Radiation-stimulated epigenetic reprogramming of adaptive-response genes in the lung: an evolutionary gift for mounting adaptive protection against lung cancer.

Humans are continuously exposed to low-level ionizing radiation from natural sources. However, harsher radiation environments persisted during our planet's early years and mammals survived via an evolutionary gift--a system of radiation-induced natural protective measures (adaptive protection). This system includes antioxidants, DNA repair, apoptosis of severely damaged cells, epigenetically regulated apoptosis (epiapoptosis) pathways that selectively remove precancerous and other aberrant cells, and immunity against cancer. We propose a novel model in which the protective system is regulated at least in part via radiation-stress-stimulated epigenetic reprogramming (epireprogramming) of adaptive-response genes. High-dose radiation can promote epigenetically silencing of adaptive-response genes (episilencing), for example via promoter-associated DNA and/or histone methylation and/or histone deacetylation. Evidence is provided for low linear-energy-transfer (LET) radiation-activated natural protection (ANP) against high-LET alpha-radiation-induced lung cancer in plutonium-239 exposed rats and radon-progeny-exposed humans.

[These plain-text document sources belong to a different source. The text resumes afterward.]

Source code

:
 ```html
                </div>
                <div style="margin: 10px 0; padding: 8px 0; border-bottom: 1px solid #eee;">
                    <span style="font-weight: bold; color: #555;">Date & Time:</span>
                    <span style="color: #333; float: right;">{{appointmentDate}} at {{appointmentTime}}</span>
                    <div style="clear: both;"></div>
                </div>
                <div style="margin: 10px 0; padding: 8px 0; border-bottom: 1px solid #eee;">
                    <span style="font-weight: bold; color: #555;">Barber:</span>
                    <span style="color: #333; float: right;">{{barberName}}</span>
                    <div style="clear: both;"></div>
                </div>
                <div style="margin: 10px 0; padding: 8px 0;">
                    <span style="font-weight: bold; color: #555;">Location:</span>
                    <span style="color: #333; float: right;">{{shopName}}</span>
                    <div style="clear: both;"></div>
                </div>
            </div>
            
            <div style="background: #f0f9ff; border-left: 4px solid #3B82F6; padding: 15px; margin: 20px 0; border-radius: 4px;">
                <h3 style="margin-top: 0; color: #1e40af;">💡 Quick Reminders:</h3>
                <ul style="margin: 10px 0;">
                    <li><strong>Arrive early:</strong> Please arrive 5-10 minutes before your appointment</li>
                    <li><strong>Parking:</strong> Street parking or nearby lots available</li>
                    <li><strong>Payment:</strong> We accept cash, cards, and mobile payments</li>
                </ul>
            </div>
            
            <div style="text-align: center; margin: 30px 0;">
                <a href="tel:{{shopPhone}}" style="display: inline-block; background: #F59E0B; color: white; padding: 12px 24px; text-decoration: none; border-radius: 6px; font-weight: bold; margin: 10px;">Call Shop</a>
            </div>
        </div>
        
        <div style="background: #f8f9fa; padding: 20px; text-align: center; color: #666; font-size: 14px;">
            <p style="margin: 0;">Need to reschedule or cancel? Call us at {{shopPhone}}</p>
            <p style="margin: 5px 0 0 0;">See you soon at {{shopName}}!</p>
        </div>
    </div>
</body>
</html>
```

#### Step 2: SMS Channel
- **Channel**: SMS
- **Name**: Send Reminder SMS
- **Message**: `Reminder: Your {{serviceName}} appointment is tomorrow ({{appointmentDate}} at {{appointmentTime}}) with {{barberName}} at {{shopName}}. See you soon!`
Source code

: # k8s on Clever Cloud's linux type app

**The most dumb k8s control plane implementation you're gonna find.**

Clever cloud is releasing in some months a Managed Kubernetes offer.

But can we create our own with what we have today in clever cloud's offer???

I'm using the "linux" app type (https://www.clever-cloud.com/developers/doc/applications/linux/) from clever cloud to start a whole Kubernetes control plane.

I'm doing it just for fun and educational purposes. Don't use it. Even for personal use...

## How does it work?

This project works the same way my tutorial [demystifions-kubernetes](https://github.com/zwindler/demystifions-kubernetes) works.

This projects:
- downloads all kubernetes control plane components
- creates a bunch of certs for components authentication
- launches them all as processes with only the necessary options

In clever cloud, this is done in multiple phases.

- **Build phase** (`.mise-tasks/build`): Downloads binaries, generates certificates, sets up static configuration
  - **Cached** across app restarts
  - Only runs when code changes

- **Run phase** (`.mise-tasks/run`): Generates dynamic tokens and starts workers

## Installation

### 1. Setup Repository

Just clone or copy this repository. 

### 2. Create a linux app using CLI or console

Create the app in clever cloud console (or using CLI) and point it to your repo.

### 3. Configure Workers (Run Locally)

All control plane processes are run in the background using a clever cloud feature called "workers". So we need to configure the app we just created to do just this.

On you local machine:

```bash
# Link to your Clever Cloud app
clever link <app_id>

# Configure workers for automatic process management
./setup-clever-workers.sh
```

Using a revised hormetic relative risk model for cancer induction that accounts for both epigenetic activation (epiactivation) and episilencing of genes, we demonstrate that, on average, >80% of alpha-radiation-induced rat lung cancers were prevented by chronic, low-rate gamma-ray ANP. Interestingly, lifetime exposure to residential radon at the Environmental Protection Agency's action level of 4 pCi L(-1) appears to be associated with on average a > 60% reduction in lung cancer cases, rather than an increase. We have used underlined italics to indicate newly introduced terminology.